*TRY IT*
Copy out the text of every entry below verbatim, keeping each line as it stands. Leave the pictures out of your answer.

(Stored data entries)
-=-=-

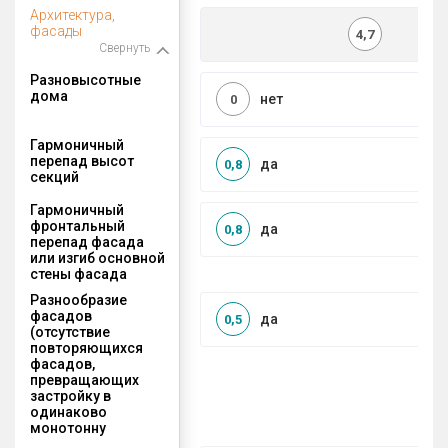
Архитектура,
фасады
4,7
Свернуть
Разновысотные
дома
нет
0
Гармоничный
перепад высот
да
0,8
секций
Гармоничный
фронтальный
да
0,8
перепад фасада
или изгиб основной
стены фасада
Разнообразие
фасадов
да
0,5
(отсутствие
повторяющихся
фасадов,
превращающих
застройку в
одинаково
монотонну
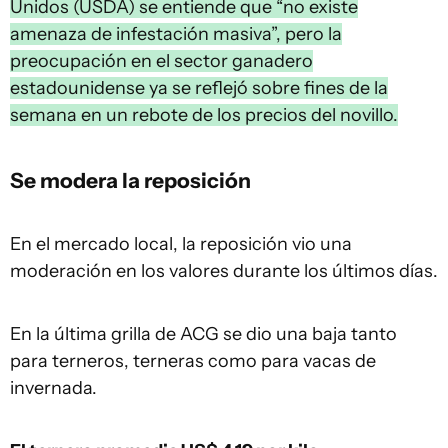
Unidos (USDA) se entiende que “no existe
amenaza de infestación masiva”, pero la
preocupación en el sector ganadero
estadounidense ya se reflejó sobre fines de la
semana en un rebote de los precios del novillo.
Se modera la reposición
En el mercado local, la reposición vio una
moderación en los valores durante los últimos días.
En la última grilla de ACG se dio una baja tanto
para terneros, terneras como para vacas de
invernada.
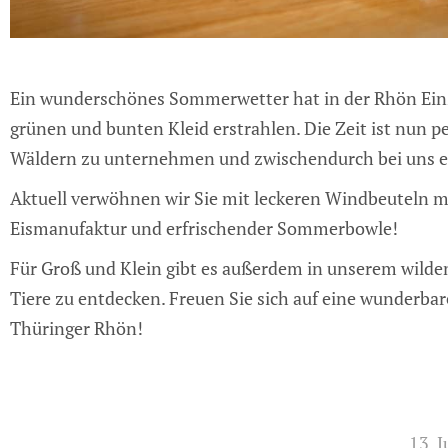
Ein wunderschönes Sommerwetter hat in der Rhön Einz
grünen und bunten Kleid erstrahlen. Die Zeit ist nun
Wäldern zu unternehmen und zwischendurch bei uns ein
Aktuell verwöhnen wir Sie mit leckeren Windbeuteln mi
Eismanufaktur und erfrischender Sommerbowle!
Für Groß und Klein gibt es außerdem in unserem wilde
Tiere zu entdecken. Freuen Sie sich auf eine wunderba
Thüringer Rhön!
13. 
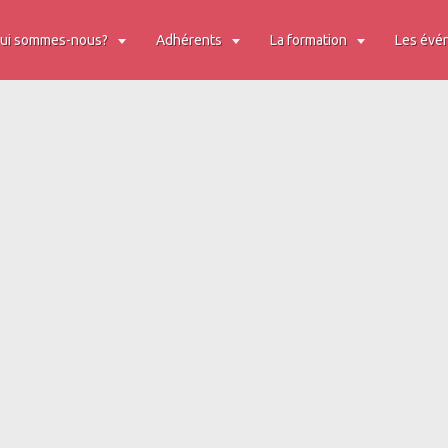
ui sommes-nous?
Adhérents
La formation
Les évé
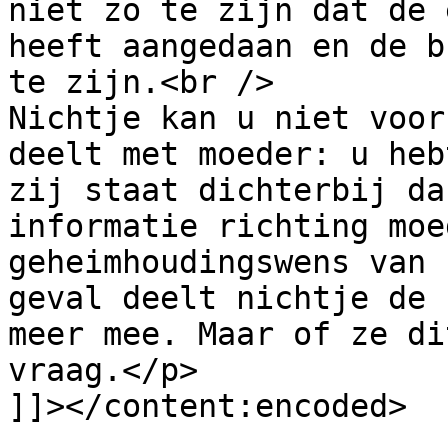
niet zo te zijn dat de 
heeft aangedaan en de b
te zijn.<br />

Nichtje kan u niet voor
deelt met moeder: u heb
zij staat dichterbij da
informatie richting moe
geheimhoudingswens van 
geval deelt nichtje de 
meer mee. Maar of ze di
vraag.</p>

]]></content:encoded>
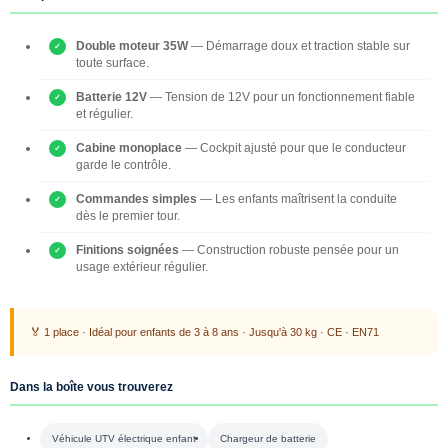
Double moteur 35W
— Démarrage doux et traction stable sur
toute surface.
Batterie 12V
— Tension de 12V pour un fonctionnement fiable
et régulier.
Cabine monoplace
— Cockpit ajusté pour que le conducteur
garde le contrôle.
Commandes simples
— Les enfants maîtrisent la conduite
dès le premier tour.
Finitions soignées
— Construction robuste pensée pour un
usage extérieur régulier.
🏅 1 place · Idéal pour enfants de 3 à 8 ans · Jusqu'à 30 kg · CE · EN71
Dans la boîte vous trouverez
Véhicule UTV électrique enfant
Chargeur de batterie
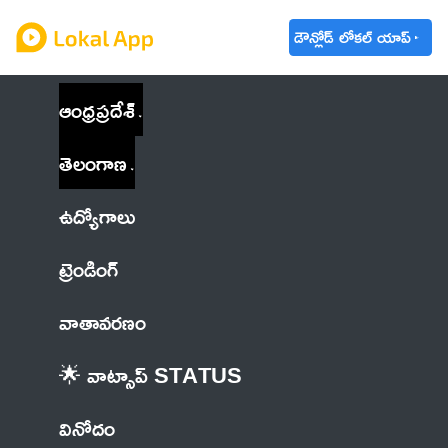
డౌన్లోడ్ లోకల్ యాప్
ఆంధ్రప్రదేశ్
తెలంగాణ
ఉద్యోగాలు
ట్రెండింగ్
వాతావరణం
🌟 వాట్సాప్ STATUS
వినోదం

-=-=-

*ANSWER SECTION*
Архитектура,
фасады
4,7
Свернуть
Разновысотные
дома
нет
0
Гармоничный
перепад высот
да
0,8
секций
Гармоничный
фронтальный
да
0,8
перепад фасада
или изгиб основной
стены фасада
Разнообразие
фасадов
да
0,5
(отсутствие
повторяющихся
фасадов,
превращающих
застройку в
одинаково
монотонну
Unidos (USDA) se entiende que “no existe
amenaza de infestación masiva”, pero la
preocupación en el sector ganadero
estadounidense ya se reflejó sobre fines de la
semana en un rebote de los precios del novillo.
Se modera la reposición
En el mercado local, la reposición vio una
moderación en los valores durante los últimos días.
En la última grilla de ACG se dio una baja tanto
para terneros, terneras como para vacas de
invernada.
Ein wunderschönes Sommerwetter hat in der Rhön Einz
grünen und bunten Kleid erstrahlen. Die Zeit ist nun
Wäldern zu unternehmen und zwischendurch bei uns ein
Aktuell verwöhnen wir Sie mit leckeren Windbeuteln mi
Eismanufaktur und erfrischender Sommerbowle!
Für Groß und Klein gibt es außerdem in unserem wilde
Tiere zu entdecken. Freuen Sie sich auf eine wunderba
Thüringer Rhön!
13. 
ui sommes-nous?
Adhérents
La formation
Les évé
niet zo te zijn dat de 
heeft aangedaan en de b
te zijn.<br />

Nichtje kan u niet voor
deelt met moeder: u heb
zij staat dichterbij da
informatie richting moe
geheimhoudingswens van 
geval deelt nichtje de 
meer mee. Maar of ze di
vraag.</p>

]]></content:encoded>
Double moteur 35W
— Démarrage doux et traction stable sur
toute surface.
Batterie 12V
— Tension de 12V pour un fonctionnement fiable
et régulier.
Cabine monoplace
— Cockpit ajusté pour que le conducteur
garde le contrôle.
Commandes simples
— Les enfants maîtrisent la conduite
dès le premier tour.
Finitions soignées
— Construction robuste pensée pour un
usage extérieur régulier.
🏅 1 place · Idéal pour enfants de 3 à 8 ans · Jusqu'à 30 kg · CE · EN71
Dans la boîte vous trouverez
Véhicule UTV électrique enfant
Chargeur de batterie
డౌన్లోడ్ లోకల్ యాప్
ఆంధ్రప్రదేశ్
తెలంగాణ
ఉద్యోగాలు
ట్రెండింగ్
వాతావరణం
🌟 వాట్సాప్ STATUS
వినోదం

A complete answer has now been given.